Data:
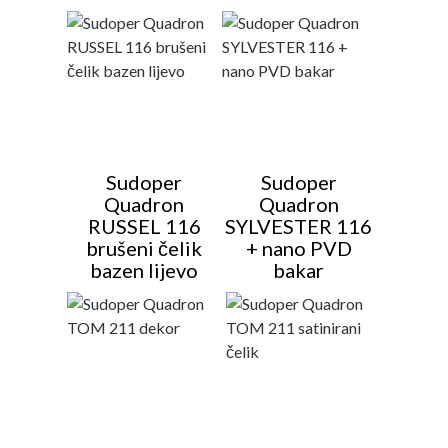
Sudoper
Sudoper
Quadron
Quadron
RUSSEL 116
SYLVESTER 116
brušeni čelik
+ nano PVD
bazen lijevo
bakar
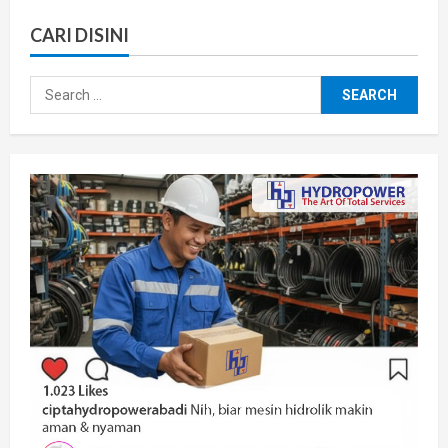
CARI DISINI
Search
for:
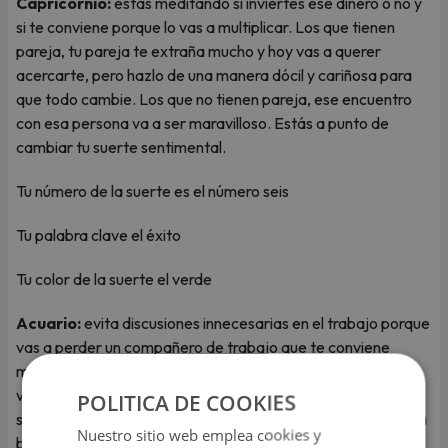
Capricornio:
estas meditando si inviertes ese dinero o no y
si te conviene porque lo vas a multiplicar. Los que tienen
pareja, tu pareja te extraña mucho y hoy vas a querer
acercarte, pero hazlo de una manera dócil y cariñosa para
que todo cambie. Los que no tienen pareja, ese encuentro
con esa persona va a ser maravilloso. Estás a punto de
cambiar tu suerte sentimental.
Tu número de la suerte es el número seis
Tu palabra clave el éxito
Tu color de la suerte el verde
Acuario:
evita discusiones innecesarias en el trabajo porque
vas a perder un compañero de trabajo que te conviene
mucho. Los que tienen pareja, luego de una conversación
viene la calma y viene la seguridad Y es así como te vas a
POLITICA DE COOKIES
sentir hoy. Los que no tienen pareja, esa persona te vuelve a
Nuestro sitio web emplea cookies y
buscar. Sus intenciones son buenas. Deja de desconfiar.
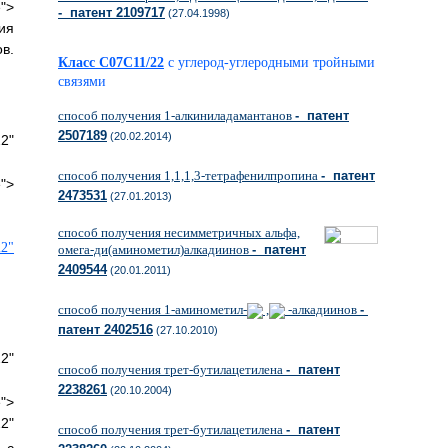
">
- патент 2109717
(27.04.1998)
ия
в.
Класс C07C11/22
с углерод-углеродными тройными
связями
способ получения 1-алкиниладамантанов
- патент
2507189
(20.02.2014)
2"
способ получения 1,1,1,3-тетрафенилпропина
- патент
">
2473531
(27.01.2013)
способ получения несимметричных альфа,
2"
омега-ди(аминометил)алкадиинов
- патент
2409544
(20.01.2011)
способ получения 1-аминометил-
,
-алкадиинов
-
патент 2402516
(27.10.2010)
2"
способ получения трет-бутилацетилена
- патент
2238261
(20.10.2004)
">
2"
способ получения трет-бутилацетилена
- патент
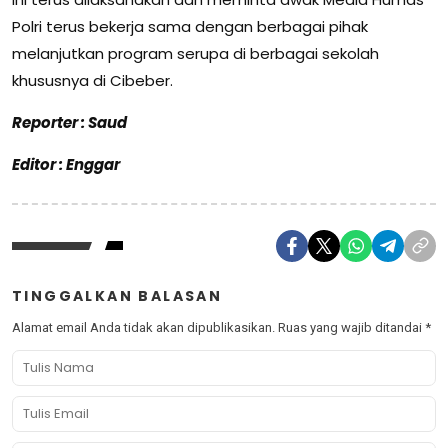
Polri terus bekerja sama dengan berbagai pihak
melanjutkan program serupa di berbagai sekolah
khususnya di Cibeber.
Reporter : Saud
Editor : Enggar
TINGGALKAN BALASAN
Alamat email Anda tidak akan dipublikasikan.
Ruas yang wajib ditandai
*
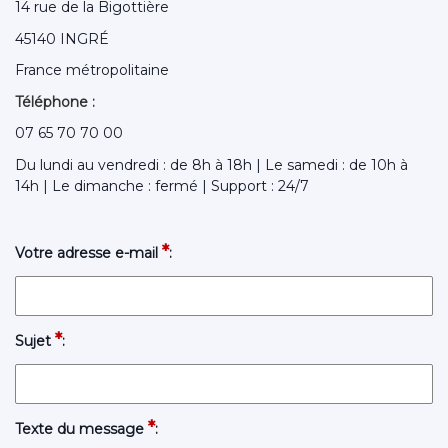
14 rue de la Bigottière
45140 INGRÉ
France métropolitaine
Téléphone :
07 65 70 70 00
Du lundi au vendredi : de 8h à 18h | Le samedi : de 10h à
14h | Le dimanche : fermé | Support : 24/7
*
Votre adresse e-mail
:
*
Sujet
:
*
Texte du message
:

Problem statement:
Aside from its pictures, the listing must be given again in full, exactly as it appears.

Output for this exercise:
Sudoper
Sudoper
Quadron
Quadron
RUSSEL 116
SYLVESTER 116
brušeni čelik
+ nano PVD
bazen lijevo
bakar
CARI DISINI
Search
for:
Capricornio:
estas meditando si inviertes ese dinero o no y
si te conviene porque lo vas a multiplicar. Los que tienen
pareja, tu pareja te extraña mucho y hoy vas a querer
acercarte, pero hazlo de una manera dócil y cariñosa para
que todo cambie. Los que no tienen pareja, ese encuentro
con esa persona va a ser maravilloso. Estás a punto de
cambiar tu suerte sentimental.
Tu número de la suerte es el número seis
Tu palabra clave el éxito
Tu color de la suerte el verde
Acuario:
evita discusiones innecesarias en el trabajo porque
vas a perder un compañero de trabajo que te conviene
mucho. Los que tienen pareja, luego de una conversación
viene la calma y viene la seguridad Y es así como te vas a
POLITICA DE COOKIES
sentir hoy. Los que no tienen pareja, esa persona te vuelve a
Nuestro sitio web emplea cookies y
buscar. Sus intenciones son buenas. Deja de desconfiar.
">
- патент 2109717
(27.04.1998)
ия
в.
Класс C07C11/22
с углерод-углеродными тройными
связями
способ получения 1-алкиниладамантанов
- патент
2507189
(20.02.2014)
2"
способ получения 1,1,1,3-тетрафенилпропина
- патент
">
2473531
(27.01.2013)
способ получения несимметричных альфа,
2"
омега-ди(аминометил)алкадиинов
- патент
2409544
(20.01.2011)
способ получения 1-аминометил-
,
-алкадиинов
-
патент 2402516
(27.10.2010)
2"
способ получения трет-бутилацетилена
- патент
2238261
(20.10.2004)
">
2"
способ получения трет-бутилацетилена
- патент
Polri terus bekerja sama dengan berbagai pihak
melanjutkan program serupa di berbagai sekolah
khususnya di Cibeber.
Reporter : Saud
Editor : Enggar
TINGGALKAN BALASAN
Alamat email Anda tidak akan dipublikasikan.
Ruas yang wajib ditandai
*
14 rue de la Bigottière
45140 INGRÉ
France métropolitaine
Téléphone :
07 65 70 70 00
Du lundi au vendredi : de 8h à 18h | Le samedi : de 10h à
14h | Le dimanche : fermé | Support : 24/7
*
Votre adresse e-mail
:
*
Sujet
:
*
Texte du message
:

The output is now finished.